H2 : Oui. Je suis comédien.
F : Ce n’est pas ce que j’attends de toi.
H2 : Je ne comprends pas.
F : Olga va recueillir les témoignages des déportés immédiatement après la guerre. Ces témoignages ont donc leur place dans ce film mais je ne veux pas que tu joues le déporté qui témoigne. On doit assumer le fait de montrer un comédien qui dit un témoignage. Ça raconte autre chose.
H2 : Quoi au juste ?
F : Cela montre qu’aujourd’hui, et cela sera définitif dans les années à venir quand les derniers survivants seront morts, nous n’avons plus un accès direct à la parole de ceux qui ont vécu les camps. Nous sommes inscrits dans une époque où il nous reste les mots sans la source vive qui les portent. La distance qui s’installe est inévitable. L’émotion ne peut pas être reconstituée. Elle peut naître ou non chez le spectateur. Mais ce qui est certain, c’est que nous n’avons pas à la lui extirper par des procédés cinématographiques. Je te garantis que je peux te faire pleurer en lisant un mode d’emploi juste à cause de la bande-son que je mets par-dessus. Pour moi, c’est de la manipulation.
H2 : J’aimerais juste dire, si tu permets, que moi, au départ, j’ai été engagé pour jouer un déporté et tout à coup le projet change et il faut que je joue un comédien. Ce n’est pas un problème. C’est autre chose, c’est un autre film. Alors il faut m’expliquer ce que tu veux. J’ai besoin de me préparer mentalement. Le sujet est trop lourd pour que je puisse arriver comme ça et me mettre à jouer.
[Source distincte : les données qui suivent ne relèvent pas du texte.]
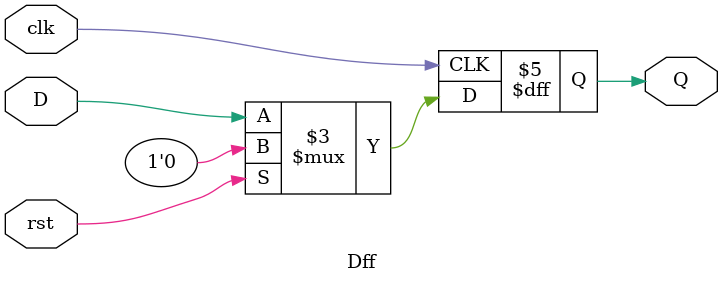
<source format=v>
`timescale 1ns / 1ps

module ring_design(input rst, clk,
output [2:0]Q
    );
    
    
    wire rst_bar, Q2_bar, Q1_bar, Q0_bar ;
    not n1(Q0_bar, Q[0]);
    not n2 (Q1_bar, Q[1]);
    not n3 (Q2_bar, Q[2]);
    
    wire Dff1, Dff2, Dff3, w1, w2 ;
    and a1(w1, Q2_bar, Q1_bar);
    and a2(w2, Q[2], Q[1]);
    or  a3(Dff1, Q[0], w1, w2);
    or  a4(Dff2, Q[2], Q1_bar, Q0_bar);
    or a5(Dff3, Q2_bar, Q[1], Q0_bar);
    
    D_ff ff1(.D(Q[0]), .clk(clk), .rst(rst), .Q(Q[2]));
    Dff ff2(.D(Q[2]), .clk(clk), .rst(rst), .Q(Q[1]));
    Dff ff3(.D(Q[1]), .clk(clk), .rst(rst), .Q(Q[0]));
    // we have to apply the condition such that if invalid number comes then it will go to 
    // if  =>  
   
endmodule

// making a Dflp flop
module D_ff(input D,input clk, input rst, 
output reg Q);
always@(negedge clk) begin
if(rst)
Q <= 1'b1;
else 
Q = D;
end
endmodule

// making a Dflp flop
module Dff(input D,input clk, input rst, 
output reg Q);
always@(negedge clk) begin
if(rst)
Q <= 1'b0;
else 
Q = D;
end
endmodule

//module D_latch(input D, clk, rst,
//output Q);
//wire Q_bar, clk_bar, D_bar;

//not n1(Q_bar, Q);
//not n2(clk_bar, clk);
//not n3(D_bar, D);
////  if rst = 1 Q = 0;
//wire a1, a2, a3;
//// this means if any of them is low all are low
//and g1(a1, D, Q_bar);
//and g2(a2, clk, D);
//and g3(a3, clk_bar, D_bar, Q);
//or( 
//endmodule
</source>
F : Justement, je ne veux pas que tu te prépares mentalement. Je ne veux pas que tu te mettes dans un état, que tu puises dans ta souffrance personnelle. C’est très technique, ce que je te demande. Cela peut paraître dérisoire mais je t’assure que la distance que tu vas mettre dans ta parole ouvre une autre dimension. J’aimerais que tu cherches la simplicité. Certains témoignages dans le film de Lanzmann sont touchants. Non pas parce qu’on lit la souffrance sur les visages mais parce qu’on voit que tout cela était devenu normal, que les enfants qui ont grandi avec la guerre pensent que c’est l’état normal des choses. Nous devons travailler à rendre compte de l’étrangeté de cette parole. Dans ton interprétation, je n’attends pas que tu rendes la souffrance mais que tu montres ta propre surprise devant ce que tu dis. On reprend les dernières phrases. Par exemple tu dis : « Si je survis je veux juste une chose. Du pain. » Tu n’as pas besoin d’appuyer le mot « pain » comme si tu en manquais réellement. Si tu laisses un temps avant et que tu dis le mot en creux alors on comprend en quoi la pensée de ce garçon est incroyable. On perçoit que sa condition a transformé sa compréhension du monde et que cette compréhension est si différente de la nôtre qu’il y a un abîme entre les deux et que la seule chose, qu’on puisse faire, c’est tendre le bras au-dessus du vide. « Et je rêvais aussi que si je survivais je serai le seul sur terre. Il ne resterait plus personne. Juste moi. Le seul survivant sur cette terre. »
H2 : Je crois que je comprends. On la refait ?
F : On fait une pause. On reprend cette scène dans une heure.